I've followed the Seurat vignette tutorial for pre-processing my scRNAseq data.
When I look at the scaled data (using the ScaleData() function), I get values between -14.18 and 10, with an average of -0.005.
Seurat vignette says:
Shifts the expression of each gene, so that the mean expression across cells is 0 Scales the expression of each gene, so that the variance across cells is 1
This what I did:
# Initialize the seurat object with the non normalized data
h5 <- CreateSeuratObject(counts = h5.data)
dataset = h5
#QC
dataset[["percent.mt"]] <- PercentageFeatureSet(dataset, pattern = "^MT-") # mitochondrial percentage
#Filtering
dataset <- subset(dataset, subset = nFeature_RNA > 250 & nFeature_RNA < 10000 & percent.mt < 15)
#Normalization
dataset <- NormalizeData(dataset, normalization.method = "LogNormalize", scale.factor = 10000)

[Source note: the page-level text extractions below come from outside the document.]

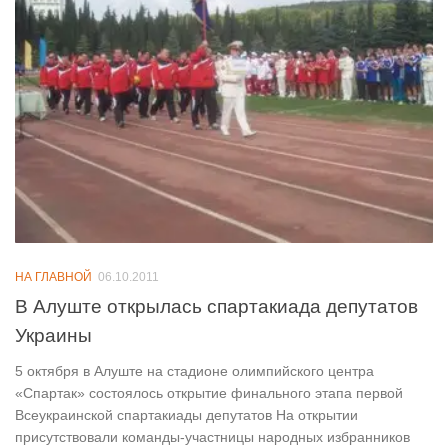
НА ГЛАВНОЙ
06.10.2011
В Алуште открылась спартакиада депутатов
Украины
5 октября в Алуште на стадионе олимпийского центра
«Спартак» состоялось открытие финального этапа первой
Всеукраинской спартакиады депутатов На открытии
присутствовали команды-участницы народных избранников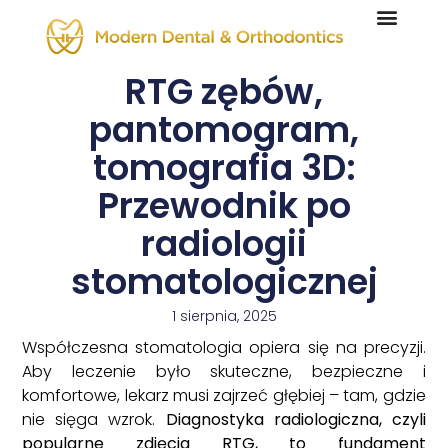
RTG zębów,
pantomogram,
tomografia 3D:
Przewodnik po
radiologii
stomatologicznej
1 sierpnia, 2025
Współczesna stomatologia opiera się na precyzji.
Aby leczenie było skuteczne, bezpieczne i
komfortowe, lekarz musi zajrzeć głębiej – tam, gdzie
nie sięga wzrok.
Diagnostyka radiologiczna, czyli
popularne zdjęcia RTG, to fundament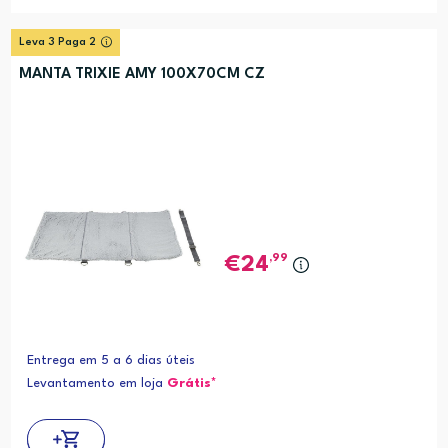
Leva 3 Paga 2
MANTA TRIXIE AMY 100X70CM CZ
,99
24
Entrega em 5 a 6 dias úteis
Levantamento em loja
Grátis*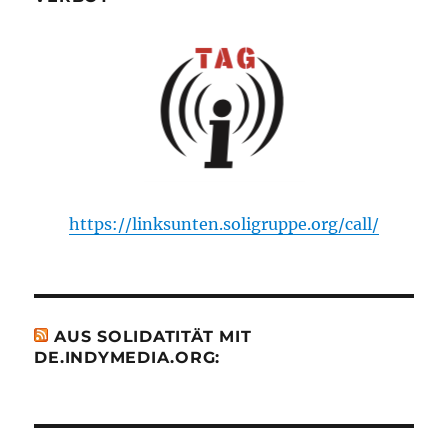
https://linksunten.soligruppe.org/call/
AUS SOLIDATITÄT MIT
DE.INDYMEDIA.ORG: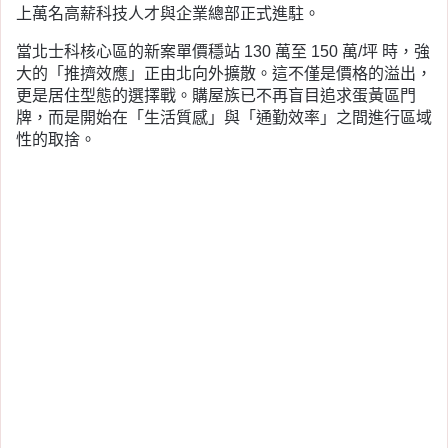
上萬名高薪科技人才與企業總部正式進駐。
當北士科核心區的新案單價穩站 130 萬至 150 萬/坪 時，強
大的「推擠效應」正由北向外擴散。這不僅是價格的溢出，
更是居住型態的選擇戰。購屋族已不再盲目追求蛋黃區門
牌，而是開始在「生活質感」與「通勤效率」之間進行區域
性的取捨。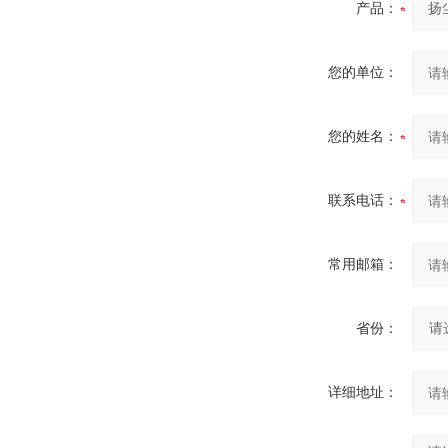
产品：
您的单位：
您的姓名：
联系电话：
常用邮箱：
省份：
详细地址：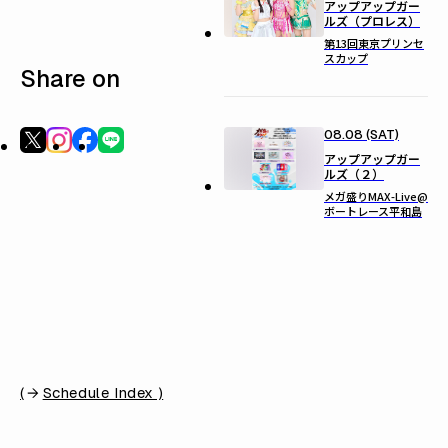
アップアップガー
ルズ（プロレス）
第13回東京プリンセ
スカップ
Share on
08.08 (SAT)
アップアップガー
ルズ（２）
メガ盛りMAX-Live@
ボートレース平和島
(
Schedule Index )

#Most variable gene identification
dataset <- FindVariableFeatures(dataset, selection.method = "vst", nfeatures = 2000, verbose = FALSE, dispersion.cutoff = c(-Inf, 0.5), mean.cutoff = c(0.0125, 3))
#Scaling
all.genes <- rownames(dataset)
dataset <- ScaleData(dataset)
What did I do wrong?
Thank you for your answer!
What confused me is the following sentence from the Suerat package: "Scales the expression of each gene, so that the variance across cells is 1", which made me believe that if the mean is 0 and the variance 1 all the values should be between 0 and 1
Think about it, if the mean is zero and variance is != 0 then there must be negative values simply by how mean and variance work mathematically.
You're right! But then values should be between -1 and 1 right? and not between -14 and 10
No, you can simulate this:
hist(rnorm(1000, 0, 1))
, some outliers will probably produce these extreme values, but if the sample size is large enough these have a modest influence on the total variance.